Bezirk müsste allerdings mitfinanzieren

Spandau. Zwei neue soziale Projekte könnten 2015 in Spandau starten. Sie unterstützen Jugendliche und Arbeitslose. Der Bezirk müsste die Bundesprojekte allerdings kofinanzieren.

Von den beiden neuen Bundesprojekten "Jugend stärken im Quartier" und "Biwaq" könnten im kommenden Jahr auch die Spandauer profitieren. Darauf weist der Spandauer Bundestagsabgeordnete Swen Schulz (SPD) hin. Spandau sei von der Bundesregierung als eine Region ausgewählt worden, um an dem Programm "Jugend stärken im Quartier" teilzunehmen, informiert Schulz. "Der Bezirk wird darum in Kürze zur Antragstellung aufgefordert". Auch für das Biwaq-Projekt könnte sich Spandau bewerben.
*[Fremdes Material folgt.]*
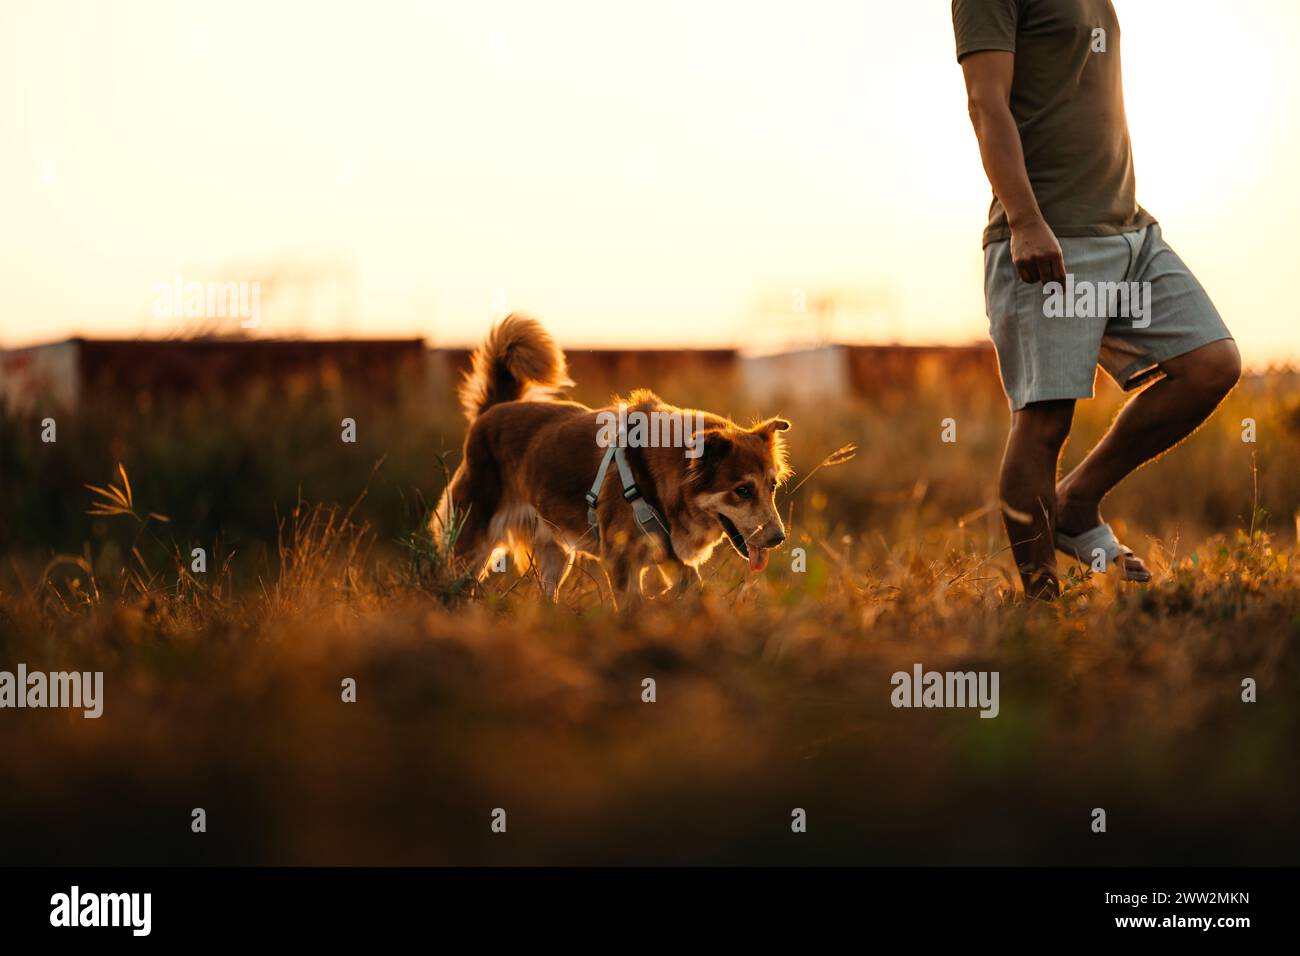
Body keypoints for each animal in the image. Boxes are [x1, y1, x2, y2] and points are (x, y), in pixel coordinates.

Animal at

"Jugend stärken im Quartier" unterstützt Jugendliche im Alter von zwölf bis 26 Jahren. Spezielle Projekte sollen ihnen den Übergang von der Schule in den Beruf erleichtern und zwar mittels aufsuchender Jugendsozialarbeit und leicht zugänglicher Beratung. "Biwaq" wiederum will die nachhaltige Integration von arbeitslosen oder langzeitarbeitslosen Frauen und Männern über 26 Jahre in Beschäftigung fördern und die lokale Wirtschaft stärken.

Allerdings weist Swen Schulz auf ein Finanzierungsproblem hin. Beide Programme müssten nämlich jeweils zur Hälfte vom Bezirk oder dem Land Berlin kofinanziert werden. "Was nicht leicht ist, aber es gibt eine gute Nachricht", so Schulz. Denn es könne einen weiteren Zuschuss des Bundes in Höhe von 30 Prozent für das Jugendprojekt geben, was den Eigenanteil des Bezirks auf 20 Prozent reduzieren würde. Bei dem Programm Biwaq darf der Bund sogar 40 Prozent der Mittel beisteuern.

Swen Schulz fordert daher das Bezirksamt und die Bezirksverordneten auf, ein entsprechendes Konzept zu erarbeiten. Denn nur so könnten diese interessanten Projekte auch in Spandau starten.